More Evidence Supporting Philostratus
Considering that some go as far as a saying that Apollonius never even visited India, how is it that his account of Babylon (which was on the way) is actually historically accurate, “a living city”, yet unknown to Apollonius' contemporaries? It is also hard to work out, considering Philostratus' ignorance of not only geography, but also alchemy, how Apollonius discussed whether there were four or five elements with the Masters in the East. Western Alchemy has four elements and eastern philosophies have five (as reflected today in Astrology and Chinese medicine).

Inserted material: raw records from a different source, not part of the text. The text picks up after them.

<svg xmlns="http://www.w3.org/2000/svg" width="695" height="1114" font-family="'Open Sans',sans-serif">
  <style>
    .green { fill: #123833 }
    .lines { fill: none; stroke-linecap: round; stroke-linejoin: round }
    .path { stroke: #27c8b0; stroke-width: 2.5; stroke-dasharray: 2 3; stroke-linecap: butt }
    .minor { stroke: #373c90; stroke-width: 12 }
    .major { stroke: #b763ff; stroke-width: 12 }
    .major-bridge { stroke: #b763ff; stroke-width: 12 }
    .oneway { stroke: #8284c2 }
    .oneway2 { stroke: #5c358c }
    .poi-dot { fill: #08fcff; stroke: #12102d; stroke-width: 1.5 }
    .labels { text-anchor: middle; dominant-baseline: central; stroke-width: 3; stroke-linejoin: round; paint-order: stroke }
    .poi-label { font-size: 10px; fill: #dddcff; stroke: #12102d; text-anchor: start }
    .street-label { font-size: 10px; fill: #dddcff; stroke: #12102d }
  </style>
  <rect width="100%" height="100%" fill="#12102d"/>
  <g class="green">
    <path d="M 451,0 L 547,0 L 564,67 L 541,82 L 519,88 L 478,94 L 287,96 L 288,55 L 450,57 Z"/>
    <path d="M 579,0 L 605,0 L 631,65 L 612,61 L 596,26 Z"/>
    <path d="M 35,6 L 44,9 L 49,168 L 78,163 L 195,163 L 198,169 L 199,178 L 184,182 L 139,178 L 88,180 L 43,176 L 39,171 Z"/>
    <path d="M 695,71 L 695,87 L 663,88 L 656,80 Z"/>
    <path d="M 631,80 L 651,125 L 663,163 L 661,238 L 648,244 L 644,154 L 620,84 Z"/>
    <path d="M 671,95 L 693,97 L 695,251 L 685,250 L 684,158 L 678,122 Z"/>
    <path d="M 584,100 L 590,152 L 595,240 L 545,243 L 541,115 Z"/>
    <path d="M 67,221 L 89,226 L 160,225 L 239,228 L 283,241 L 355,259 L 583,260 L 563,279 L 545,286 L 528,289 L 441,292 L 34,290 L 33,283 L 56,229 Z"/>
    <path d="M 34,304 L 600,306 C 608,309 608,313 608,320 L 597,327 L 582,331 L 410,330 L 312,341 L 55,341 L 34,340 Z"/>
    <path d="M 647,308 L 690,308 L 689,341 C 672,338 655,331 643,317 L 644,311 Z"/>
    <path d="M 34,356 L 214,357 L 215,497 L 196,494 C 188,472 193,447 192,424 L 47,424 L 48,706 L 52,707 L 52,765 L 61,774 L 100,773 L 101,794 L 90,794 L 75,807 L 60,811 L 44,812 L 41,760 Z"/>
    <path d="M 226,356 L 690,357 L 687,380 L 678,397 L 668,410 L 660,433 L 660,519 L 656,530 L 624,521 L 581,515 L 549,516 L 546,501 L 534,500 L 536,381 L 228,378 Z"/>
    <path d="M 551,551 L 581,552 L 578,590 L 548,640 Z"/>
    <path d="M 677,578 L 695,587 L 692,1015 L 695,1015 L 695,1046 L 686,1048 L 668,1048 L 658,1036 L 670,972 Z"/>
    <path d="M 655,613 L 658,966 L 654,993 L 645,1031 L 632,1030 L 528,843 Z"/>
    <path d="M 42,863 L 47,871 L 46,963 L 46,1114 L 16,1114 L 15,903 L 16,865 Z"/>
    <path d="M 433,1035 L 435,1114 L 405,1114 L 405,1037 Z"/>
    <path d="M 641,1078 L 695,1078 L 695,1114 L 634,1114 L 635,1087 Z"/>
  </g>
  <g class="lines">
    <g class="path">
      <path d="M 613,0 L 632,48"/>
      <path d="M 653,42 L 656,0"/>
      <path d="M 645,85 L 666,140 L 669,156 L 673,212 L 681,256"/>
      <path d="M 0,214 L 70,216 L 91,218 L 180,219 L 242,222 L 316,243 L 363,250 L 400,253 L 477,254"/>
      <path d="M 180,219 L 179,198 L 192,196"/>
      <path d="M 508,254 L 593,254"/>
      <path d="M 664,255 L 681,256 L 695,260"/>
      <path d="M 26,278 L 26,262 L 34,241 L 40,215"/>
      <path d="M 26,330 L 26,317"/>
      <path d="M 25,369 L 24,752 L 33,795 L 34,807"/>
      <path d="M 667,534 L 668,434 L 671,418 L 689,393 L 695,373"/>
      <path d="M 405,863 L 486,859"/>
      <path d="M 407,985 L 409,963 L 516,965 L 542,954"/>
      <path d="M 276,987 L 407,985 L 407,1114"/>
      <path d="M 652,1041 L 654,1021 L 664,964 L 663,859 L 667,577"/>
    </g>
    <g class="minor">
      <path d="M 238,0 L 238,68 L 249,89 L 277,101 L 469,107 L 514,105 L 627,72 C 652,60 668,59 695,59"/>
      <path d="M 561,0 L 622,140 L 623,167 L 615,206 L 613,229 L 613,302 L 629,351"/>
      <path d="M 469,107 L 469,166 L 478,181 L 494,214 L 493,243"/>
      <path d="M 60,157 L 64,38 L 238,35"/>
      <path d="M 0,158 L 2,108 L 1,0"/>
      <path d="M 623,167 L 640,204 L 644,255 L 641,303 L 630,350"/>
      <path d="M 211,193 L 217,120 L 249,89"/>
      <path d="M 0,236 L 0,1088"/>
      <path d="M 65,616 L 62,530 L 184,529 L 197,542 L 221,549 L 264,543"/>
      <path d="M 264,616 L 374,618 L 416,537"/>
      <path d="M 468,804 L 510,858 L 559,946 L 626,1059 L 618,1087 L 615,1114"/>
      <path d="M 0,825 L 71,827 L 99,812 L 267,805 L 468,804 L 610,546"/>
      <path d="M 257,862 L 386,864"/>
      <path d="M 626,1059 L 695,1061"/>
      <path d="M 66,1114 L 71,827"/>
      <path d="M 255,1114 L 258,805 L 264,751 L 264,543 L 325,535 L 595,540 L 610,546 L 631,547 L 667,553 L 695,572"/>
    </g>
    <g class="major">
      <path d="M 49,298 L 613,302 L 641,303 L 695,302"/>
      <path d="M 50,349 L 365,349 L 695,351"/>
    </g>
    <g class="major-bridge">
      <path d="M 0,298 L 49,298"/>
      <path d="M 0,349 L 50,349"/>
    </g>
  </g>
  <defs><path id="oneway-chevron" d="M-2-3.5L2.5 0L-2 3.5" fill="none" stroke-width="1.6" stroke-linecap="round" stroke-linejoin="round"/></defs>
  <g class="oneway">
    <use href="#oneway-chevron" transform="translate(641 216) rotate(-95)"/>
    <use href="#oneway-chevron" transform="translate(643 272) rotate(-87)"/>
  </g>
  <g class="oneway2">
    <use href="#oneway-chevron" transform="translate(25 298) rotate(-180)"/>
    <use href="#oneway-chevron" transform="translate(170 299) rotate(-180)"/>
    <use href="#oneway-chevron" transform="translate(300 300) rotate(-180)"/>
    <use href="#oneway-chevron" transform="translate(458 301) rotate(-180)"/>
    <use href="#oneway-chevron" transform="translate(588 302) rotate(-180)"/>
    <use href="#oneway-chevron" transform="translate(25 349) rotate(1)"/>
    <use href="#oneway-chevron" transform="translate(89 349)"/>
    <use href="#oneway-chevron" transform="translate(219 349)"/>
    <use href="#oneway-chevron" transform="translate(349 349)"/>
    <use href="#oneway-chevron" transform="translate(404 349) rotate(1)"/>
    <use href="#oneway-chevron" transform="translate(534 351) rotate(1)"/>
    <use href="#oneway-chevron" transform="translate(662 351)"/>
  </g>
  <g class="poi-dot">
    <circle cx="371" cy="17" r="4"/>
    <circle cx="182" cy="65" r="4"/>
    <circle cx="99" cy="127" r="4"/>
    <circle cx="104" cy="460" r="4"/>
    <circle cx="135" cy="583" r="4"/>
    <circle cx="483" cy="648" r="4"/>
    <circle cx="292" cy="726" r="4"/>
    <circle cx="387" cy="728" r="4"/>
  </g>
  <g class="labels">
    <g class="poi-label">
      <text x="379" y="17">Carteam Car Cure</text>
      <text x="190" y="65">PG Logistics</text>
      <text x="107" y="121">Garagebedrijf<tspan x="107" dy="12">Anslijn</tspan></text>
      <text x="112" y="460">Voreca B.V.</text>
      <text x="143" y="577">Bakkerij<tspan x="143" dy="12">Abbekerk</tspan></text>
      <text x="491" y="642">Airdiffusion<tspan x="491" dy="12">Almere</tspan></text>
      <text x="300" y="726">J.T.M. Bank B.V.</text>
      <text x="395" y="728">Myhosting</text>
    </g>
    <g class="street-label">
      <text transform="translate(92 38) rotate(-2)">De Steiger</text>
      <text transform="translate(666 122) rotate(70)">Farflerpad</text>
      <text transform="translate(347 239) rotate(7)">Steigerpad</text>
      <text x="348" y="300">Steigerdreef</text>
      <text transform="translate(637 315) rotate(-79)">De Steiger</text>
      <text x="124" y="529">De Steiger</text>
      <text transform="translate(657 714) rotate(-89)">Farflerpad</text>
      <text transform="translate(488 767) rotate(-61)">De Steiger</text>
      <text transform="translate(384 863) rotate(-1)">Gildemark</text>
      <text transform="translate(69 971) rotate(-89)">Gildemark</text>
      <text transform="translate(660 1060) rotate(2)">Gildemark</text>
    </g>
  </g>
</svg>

In order for Philostratus to have fabricated this incident he must have had some very reliable sources regarding esoteric topics from a range of geographic locations.
Curiously people with names very similar to Iarchas, Apollonius, King Phraotes and Damis (characters in Philostratus' book) are all mentioned in an article written in 1891 by the great Hindu saint Sadasiva Brahmendra. Christian Lindtner in his forward to the Agamasastra of Gaudapada points out that Iarchas could not have worshipped the feet of Gaudapada, because Gaudapada lived around 800 AD, whereas Iarchas lived in the first century. I was surprised then to contact a scholar who believed that he has a strong argument that Gaudapada really lived in the first century. It is hoped that Sadasiva's article can be translated and released soon.
Well enough of this argumentation! Apollonius is a delightful book, and all will love his wise and gentle nature. I would recommend Apollonius of Tyana by Flavius Philostratus to anyone who is so sure about their Bible history!